NEW SECTION. Sec. 6. The steering committee shall present a final report to the governor, the legislature, and the transportation commission by October 15, 1992. It shall present interim progress reports as appropriate. The final report must include findings of the steering committee, a recommended plan for implementation, and proposed legislation to implement the next phase of a high-speed ground transportation program.
Sec. 7. RCW 47.86.030 and 1990 c 298 s 41 are each amended to read as follows:
The commission shall conduct studies to determine Washington's long‑range air transportation policy, including an assessment of intermodal needs, and to assess the impacts of increasing air traffic upon surrounding communities, including an evaluation of noise mitigation and surface transportation impacts at existing facilities, and the potential impact at new or expanded facilities.
The studies shall include, but are not limited to the following:
(1) The feasibility of acquiring the Stampede Pass rail line for use as a utility corridor, intermodal high speed transportation corridor or other transportation uses.

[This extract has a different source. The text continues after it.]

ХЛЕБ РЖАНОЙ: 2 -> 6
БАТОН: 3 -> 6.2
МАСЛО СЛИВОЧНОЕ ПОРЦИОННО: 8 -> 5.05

The study shall include an examination of the ownership of the Stampede Pass rail line right of way and evaluate the advantages and disadvantages of preserving the Stampede Pass rail line corridor. It shall include interested public and private agencies when conducting the study. The commission shall encourage local communities and the private sector to financially participate in the study. The commission shall make a presentation of the feasibility findings to the legislative transportation committee on or before December 1, 1990.
Recommendations to the legislature on future Washington state air
transportation policy, including the expansion of existing and potential air
carrier and reliever facilities and the siting of such new facilities,
specifically taking into consideration intermodal needs. The commission shall
consider the development of wayports in eastern Washington, taking into account
similar developments in Japan and Germany, in order to reduce congestion
resulting from rapid growth in the Puget Sound region. The commission shall ((
high speed rail transportation systems, including but not limited to magnetic
levitation trains, personal rapid transit systems, and complimentary
transportation systems, using to the extent possible the existing rights of way
along I‑90, I‑5, and the Stampede Pass rail corridor)) coordinate
its study of airport siting policy issues with the efforts of the high-speed
ground transportation steering committee.

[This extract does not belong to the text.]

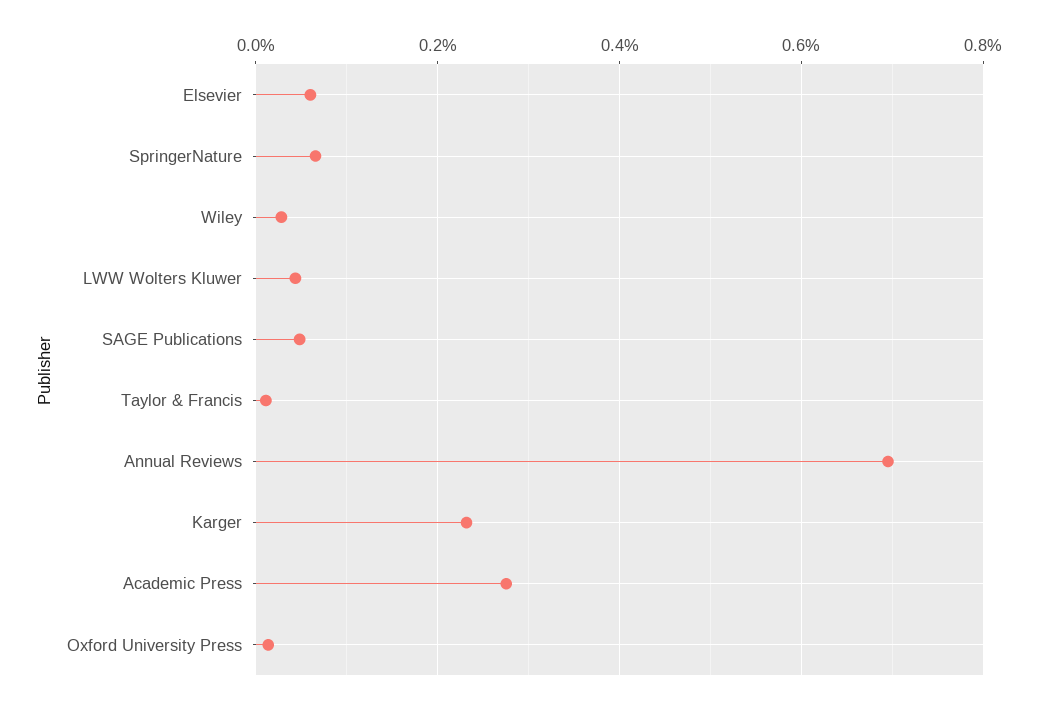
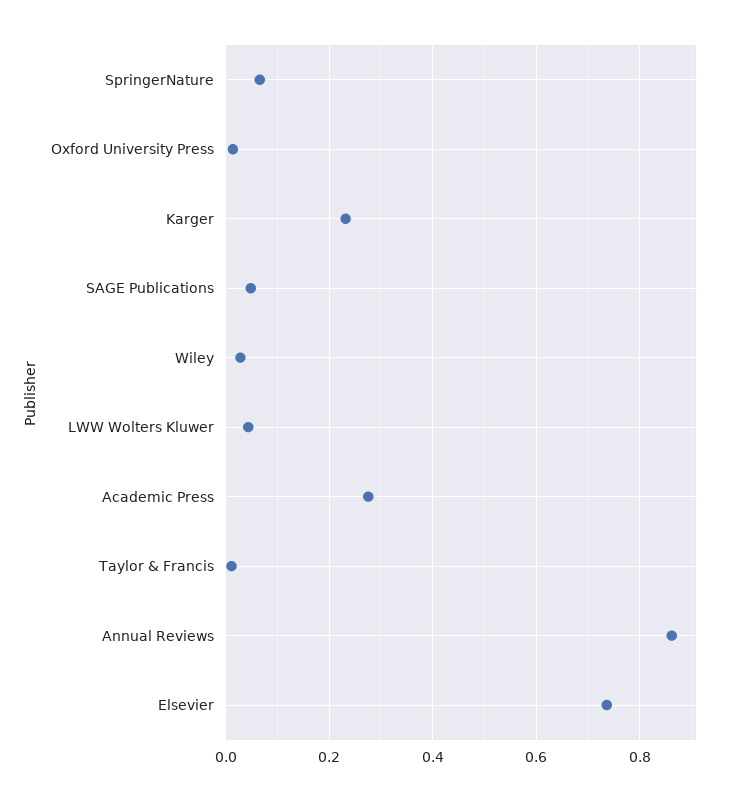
Elsevier: 0.06 -> 0.74
Annual Reviews: 0.7 -> 0.86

The commission shall submit findings and recommendations to the legislative transportation committee by December 1, 1994, with an interim report to be presented to the legislative transportation committee by December 1, 1992.

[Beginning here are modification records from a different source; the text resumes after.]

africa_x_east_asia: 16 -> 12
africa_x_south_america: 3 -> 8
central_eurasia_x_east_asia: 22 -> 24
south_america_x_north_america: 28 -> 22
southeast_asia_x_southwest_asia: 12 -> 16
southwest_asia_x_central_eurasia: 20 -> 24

NEW SECTION. Sec. 8. The sum of five hundred thousand dollars, or as much thereof as may be necessary, is appropriated from the transportation fund to the department of transportation program T, for the biennium ending June 30, 1993, to carry out the purposes of this act. The appropriation shall be expended in accordance with the work plan developed by the high-speed ground transportation steering committee created in section 2 of this act.
NEW SECTION. Sec. 9. Sections 1 through 6 of this act shall expire December 31, 1992.
NEW SECTION. Sec. 10. This act is necessary for the immediate preservation of the public peace, health, or safety, or support of the state government and its existing public institutions, and shall take effect immediately.